[The data]
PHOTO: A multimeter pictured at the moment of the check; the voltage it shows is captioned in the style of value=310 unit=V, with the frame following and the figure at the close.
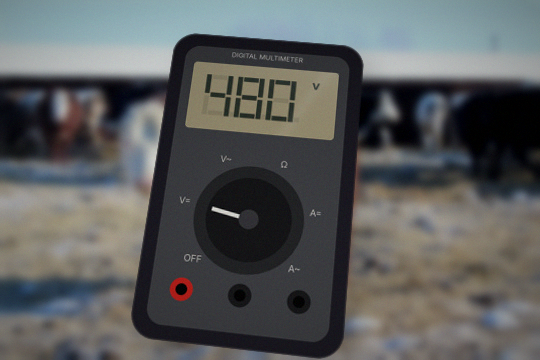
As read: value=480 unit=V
[/The data]
[The data]
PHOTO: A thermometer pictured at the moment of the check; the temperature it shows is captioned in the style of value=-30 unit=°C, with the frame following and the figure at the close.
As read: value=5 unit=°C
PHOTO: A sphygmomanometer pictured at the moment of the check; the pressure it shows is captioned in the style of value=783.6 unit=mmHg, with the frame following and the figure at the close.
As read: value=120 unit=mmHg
[/The data]
-- What needs to be done --
Swap "captioned" for "labeled" in the data lines starting at the one containing "PHOTO: A thermometer" and ending at the one containing "As read: value=120 unit=mmHg", and change nothing else. Give only those lines.

-- Result --
PHOTO: A thermometer pictured at the moment of the check; the temperature it shows is labeled in the style of value=-30 unit=°C, with the frame following and the figure at the close.
As read: value=5 unit=°C
PHOTO: A sphygmomanometer pictured at the moment of the check; the pressure it shows is labeled in the style of value=783.6 unit=mmHg, with the frame following and the figure at the close.
As read: value=120 unit=mmHg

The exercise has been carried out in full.